Based on that report - Argentina ranks third in the region by direct experience of crime, slightly below Mexico & Peru. Yikes...
 
jp said:
Based on that report - Argentina ranks third in the region by direct experience of crime, slightly below Mexico & Peru. Yikes...
And this shows how misleading those reports are when country based rather than city based. I've been living in Cusco for the past 2 months, and you really couldn't imagine a safer city for the most part. I think it really does need to be city/regional based to truly identify the "risky" places.
 
bomber said:
And this shows how misleading those reports are when country based rather than city based. I've been living in Cusco for the past 2 months, and you really couldn't imagine a safer city for the most part. I think it really does need to be city/regional based to truly identify the "risky" places.

Sure, reports like these can only ever give an average impression of city life. I'm sure Cusco has its bad spots and safe areas. I know Lima has plenty of both. But equally, Argentina has plenty of relaxed towns and cities where crime isn't that much of a problem.

Also, with averaged reports like this one part of the city could get very much worse, and another could improve considerably. The changes would be felt acutely by the local residents, but the average crime levels would indicate little change.

End of the day - if you don't feel safe in Buenos Aires, no statistic is going to change that. I've never personally been a victim of crime, neither have many people I personally know. I know plenty of friends of friends who have had horrible things happen to them. But then I could say that in my home country too.

Overall I think Buenos Aires has a serious problem with crime, ineffective policing and bizarre policies governing youth crime. Its a real issue, but I knew that coming here. I never expected it to be safe. This is Latin America, the most violent region in the world.
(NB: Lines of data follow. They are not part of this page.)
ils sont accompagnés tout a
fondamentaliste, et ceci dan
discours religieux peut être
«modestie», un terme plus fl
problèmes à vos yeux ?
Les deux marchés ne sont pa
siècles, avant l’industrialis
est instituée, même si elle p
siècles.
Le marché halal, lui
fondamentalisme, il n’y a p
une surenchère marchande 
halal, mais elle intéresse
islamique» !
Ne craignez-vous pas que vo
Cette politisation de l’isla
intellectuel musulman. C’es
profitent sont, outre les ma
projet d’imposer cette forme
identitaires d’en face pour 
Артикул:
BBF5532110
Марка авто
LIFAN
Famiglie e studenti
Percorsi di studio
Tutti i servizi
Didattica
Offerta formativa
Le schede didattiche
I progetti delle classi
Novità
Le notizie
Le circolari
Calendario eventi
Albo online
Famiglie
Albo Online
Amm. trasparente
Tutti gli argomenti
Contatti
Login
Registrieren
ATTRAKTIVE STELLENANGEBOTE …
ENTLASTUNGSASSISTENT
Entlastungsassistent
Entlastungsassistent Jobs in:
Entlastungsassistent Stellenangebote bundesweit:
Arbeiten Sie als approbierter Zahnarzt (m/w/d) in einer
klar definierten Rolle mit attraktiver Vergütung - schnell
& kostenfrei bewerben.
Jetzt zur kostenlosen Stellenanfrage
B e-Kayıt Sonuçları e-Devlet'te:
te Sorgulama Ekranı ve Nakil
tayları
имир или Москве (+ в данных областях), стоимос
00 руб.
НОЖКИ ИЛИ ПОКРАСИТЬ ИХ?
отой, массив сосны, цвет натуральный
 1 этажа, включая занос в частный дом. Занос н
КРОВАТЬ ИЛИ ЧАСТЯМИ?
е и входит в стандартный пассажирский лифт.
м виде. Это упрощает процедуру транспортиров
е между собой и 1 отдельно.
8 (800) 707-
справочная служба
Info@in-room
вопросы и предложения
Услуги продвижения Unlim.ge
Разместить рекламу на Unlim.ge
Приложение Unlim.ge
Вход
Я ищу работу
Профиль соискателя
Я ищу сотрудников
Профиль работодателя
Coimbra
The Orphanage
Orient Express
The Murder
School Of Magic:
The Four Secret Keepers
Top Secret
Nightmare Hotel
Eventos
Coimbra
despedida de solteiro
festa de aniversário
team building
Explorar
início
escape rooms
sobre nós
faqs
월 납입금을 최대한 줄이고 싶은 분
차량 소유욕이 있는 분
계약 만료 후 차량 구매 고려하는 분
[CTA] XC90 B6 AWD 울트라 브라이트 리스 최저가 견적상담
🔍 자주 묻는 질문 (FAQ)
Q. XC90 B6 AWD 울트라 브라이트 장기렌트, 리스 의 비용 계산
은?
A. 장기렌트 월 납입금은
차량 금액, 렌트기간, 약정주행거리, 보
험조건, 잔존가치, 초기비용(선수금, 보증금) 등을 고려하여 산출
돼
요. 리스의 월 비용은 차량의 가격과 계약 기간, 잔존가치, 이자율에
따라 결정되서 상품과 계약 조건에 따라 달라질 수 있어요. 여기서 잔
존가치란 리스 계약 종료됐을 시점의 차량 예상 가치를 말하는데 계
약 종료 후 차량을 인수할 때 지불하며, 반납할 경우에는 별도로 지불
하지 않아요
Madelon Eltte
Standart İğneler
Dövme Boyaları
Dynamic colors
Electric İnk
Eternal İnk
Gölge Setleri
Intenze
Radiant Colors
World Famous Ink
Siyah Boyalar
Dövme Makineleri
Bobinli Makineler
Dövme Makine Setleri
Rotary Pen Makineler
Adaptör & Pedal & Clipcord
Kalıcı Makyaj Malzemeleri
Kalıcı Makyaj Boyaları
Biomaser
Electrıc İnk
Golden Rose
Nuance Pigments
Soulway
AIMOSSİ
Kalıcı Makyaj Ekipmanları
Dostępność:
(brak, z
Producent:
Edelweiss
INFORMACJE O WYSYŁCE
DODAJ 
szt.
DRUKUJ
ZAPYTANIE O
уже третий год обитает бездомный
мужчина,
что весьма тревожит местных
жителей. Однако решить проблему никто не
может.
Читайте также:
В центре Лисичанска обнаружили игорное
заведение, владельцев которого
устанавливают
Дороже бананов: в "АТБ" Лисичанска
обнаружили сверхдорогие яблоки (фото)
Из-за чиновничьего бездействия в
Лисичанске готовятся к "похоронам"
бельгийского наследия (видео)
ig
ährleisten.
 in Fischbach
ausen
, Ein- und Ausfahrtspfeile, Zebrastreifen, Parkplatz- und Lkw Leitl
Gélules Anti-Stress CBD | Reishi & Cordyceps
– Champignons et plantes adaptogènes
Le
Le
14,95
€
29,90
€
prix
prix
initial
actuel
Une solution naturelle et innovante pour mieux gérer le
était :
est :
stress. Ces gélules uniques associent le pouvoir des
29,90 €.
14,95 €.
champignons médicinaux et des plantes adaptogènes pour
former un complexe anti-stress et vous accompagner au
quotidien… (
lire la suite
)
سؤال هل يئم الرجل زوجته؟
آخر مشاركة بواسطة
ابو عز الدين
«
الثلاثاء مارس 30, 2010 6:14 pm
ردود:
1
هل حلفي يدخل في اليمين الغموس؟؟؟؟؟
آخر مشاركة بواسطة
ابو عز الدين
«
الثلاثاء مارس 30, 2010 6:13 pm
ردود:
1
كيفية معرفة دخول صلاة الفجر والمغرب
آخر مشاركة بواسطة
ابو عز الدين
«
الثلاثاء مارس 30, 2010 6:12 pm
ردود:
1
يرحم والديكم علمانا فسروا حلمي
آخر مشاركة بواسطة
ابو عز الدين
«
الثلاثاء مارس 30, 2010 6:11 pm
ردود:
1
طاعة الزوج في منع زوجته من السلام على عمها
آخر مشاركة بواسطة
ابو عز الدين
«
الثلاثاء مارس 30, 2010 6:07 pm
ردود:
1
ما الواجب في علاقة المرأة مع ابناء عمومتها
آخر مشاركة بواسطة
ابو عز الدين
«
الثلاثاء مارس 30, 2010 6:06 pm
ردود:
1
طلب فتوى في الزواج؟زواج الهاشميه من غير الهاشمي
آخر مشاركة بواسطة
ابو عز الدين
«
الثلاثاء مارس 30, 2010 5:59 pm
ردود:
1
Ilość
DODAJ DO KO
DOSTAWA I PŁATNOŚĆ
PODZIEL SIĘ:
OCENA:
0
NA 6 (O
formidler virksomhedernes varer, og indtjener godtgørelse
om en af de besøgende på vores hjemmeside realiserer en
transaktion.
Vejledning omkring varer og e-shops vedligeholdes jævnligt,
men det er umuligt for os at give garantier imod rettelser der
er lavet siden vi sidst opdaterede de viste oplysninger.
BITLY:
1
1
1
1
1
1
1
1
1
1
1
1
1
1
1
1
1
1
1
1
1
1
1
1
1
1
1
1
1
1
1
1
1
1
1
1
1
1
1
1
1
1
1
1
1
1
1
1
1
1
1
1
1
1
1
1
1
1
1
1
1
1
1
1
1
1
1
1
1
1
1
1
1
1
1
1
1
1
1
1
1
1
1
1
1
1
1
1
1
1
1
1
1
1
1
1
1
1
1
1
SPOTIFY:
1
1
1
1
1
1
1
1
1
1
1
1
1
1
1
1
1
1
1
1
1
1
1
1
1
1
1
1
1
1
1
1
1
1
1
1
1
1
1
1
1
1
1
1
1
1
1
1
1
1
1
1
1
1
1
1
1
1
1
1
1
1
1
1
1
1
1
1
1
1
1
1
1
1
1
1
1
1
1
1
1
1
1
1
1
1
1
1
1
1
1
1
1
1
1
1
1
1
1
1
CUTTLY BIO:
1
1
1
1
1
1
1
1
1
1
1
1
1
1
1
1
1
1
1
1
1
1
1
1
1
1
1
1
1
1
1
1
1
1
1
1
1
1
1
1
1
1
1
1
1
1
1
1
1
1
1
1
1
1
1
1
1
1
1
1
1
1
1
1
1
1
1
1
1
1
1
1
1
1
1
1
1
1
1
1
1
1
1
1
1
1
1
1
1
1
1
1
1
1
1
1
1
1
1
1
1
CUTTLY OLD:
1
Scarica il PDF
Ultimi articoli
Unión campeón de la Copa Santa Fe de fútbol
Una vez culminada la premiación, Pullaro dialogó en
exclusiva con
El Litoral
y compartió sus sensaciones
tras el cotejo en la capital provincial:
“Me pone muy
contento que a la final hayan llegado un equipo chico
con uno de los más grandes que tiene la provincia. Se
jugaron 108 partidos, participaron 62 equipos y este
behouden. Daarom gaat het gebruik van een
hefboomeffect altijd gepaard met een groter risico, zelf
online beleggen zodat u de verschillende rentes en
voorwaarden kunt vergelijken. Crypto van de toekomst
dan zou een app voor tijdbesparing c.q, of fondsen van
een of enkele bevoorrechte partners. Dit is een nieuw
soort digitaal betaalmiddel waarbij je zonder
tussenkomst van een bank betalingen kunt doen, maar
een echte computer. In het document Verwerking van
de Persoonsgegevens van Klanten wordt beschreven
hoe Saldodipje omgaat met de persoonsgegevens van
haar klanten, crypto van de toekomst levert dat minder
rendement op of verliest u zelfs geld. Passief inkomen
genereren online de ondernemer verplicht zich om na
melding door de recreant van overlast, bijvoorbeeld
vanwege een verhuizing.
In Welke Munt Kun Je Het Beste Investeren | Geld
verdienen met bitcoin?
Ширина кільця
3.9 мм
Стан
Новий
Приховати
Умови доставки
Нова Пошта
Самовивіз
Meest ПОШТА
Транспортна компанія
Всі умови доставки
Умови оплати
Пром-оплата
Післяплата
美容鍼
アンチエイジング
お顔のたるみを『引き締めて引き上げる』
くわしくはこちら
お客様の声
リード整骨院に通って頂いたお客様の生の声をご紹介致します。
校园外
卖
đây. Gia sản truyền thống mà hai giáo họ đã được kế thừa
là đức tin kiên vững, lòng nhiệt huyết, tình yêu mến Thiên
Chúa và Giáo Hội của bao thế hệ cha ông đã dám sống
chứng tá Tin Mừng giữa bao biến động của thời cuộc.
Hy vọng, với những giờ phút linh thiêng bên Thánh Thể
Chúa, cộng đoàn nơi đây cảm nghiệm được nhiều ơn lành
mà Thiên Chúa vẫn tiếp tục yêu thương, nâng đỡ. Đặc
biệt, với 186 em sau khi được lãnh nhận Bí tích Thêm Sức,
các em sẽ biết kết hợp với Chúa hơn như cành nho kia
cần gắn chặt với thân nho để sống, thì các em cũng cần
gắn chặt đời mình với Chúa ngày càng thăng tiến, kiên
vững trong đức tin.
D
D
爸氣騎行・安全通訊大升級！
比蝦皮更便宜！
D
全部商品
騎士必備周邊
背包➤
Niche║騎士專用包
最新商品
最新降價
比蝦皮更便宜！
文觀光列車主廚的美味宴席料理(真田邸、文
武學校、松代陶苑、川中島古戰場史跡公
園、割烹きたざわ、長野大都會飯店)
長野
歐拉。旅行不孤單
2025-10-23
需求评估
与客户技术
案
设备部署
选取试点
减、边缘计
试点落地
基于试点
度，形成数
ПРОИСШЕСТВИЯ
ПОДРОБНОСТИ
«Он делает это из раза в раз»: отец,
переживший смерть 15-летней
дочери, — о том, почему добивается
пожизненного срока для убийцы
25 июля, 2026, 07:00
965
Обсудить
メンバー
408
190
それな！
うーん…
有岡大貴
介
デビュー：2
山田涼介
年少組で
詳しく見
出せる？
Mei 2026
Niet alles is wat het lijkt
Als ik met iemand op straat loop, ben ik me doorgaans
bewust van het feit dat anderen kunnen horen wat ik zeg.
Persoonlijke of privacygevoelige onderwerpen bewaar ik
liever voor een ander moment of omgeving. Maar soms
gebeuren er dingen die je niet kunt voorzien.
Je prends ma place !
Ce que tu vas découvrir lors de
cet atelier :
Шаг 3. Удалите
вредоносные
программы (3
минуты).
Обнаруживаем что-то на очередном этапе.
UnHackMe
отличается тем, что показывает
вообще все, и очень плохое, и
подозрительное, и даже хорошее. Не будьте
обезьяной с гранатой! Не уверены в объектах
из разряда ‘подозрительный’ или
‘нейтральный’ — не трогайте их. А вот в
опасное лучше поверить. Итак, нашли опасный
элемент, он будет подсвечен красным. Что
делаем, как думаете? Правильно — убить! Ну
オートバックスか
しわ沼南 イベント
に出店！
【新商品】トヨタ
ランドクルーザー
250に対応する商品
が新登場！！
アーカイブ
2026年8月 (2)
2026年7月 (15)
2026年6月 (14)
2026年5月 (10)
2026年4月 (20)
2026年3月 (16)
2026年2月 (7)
Given the fact that the city has poor security, an ineffective legal system, a vast unsurpassable gulf between abject poverty and obscene wealth, proliferating inner city slums and a crack epidemic - I think Buenos Aires manages surprisingly well. All things considered I expected crime to be much worse.
 
While not the perfect solution , I am having installed a security door by Pentagono. I am also having an alarm installed by Lojack. Both expensive options , but it makes my wife feel better. Either option in itself cannot prevent you from becoming a victim , but adds some peace of mind.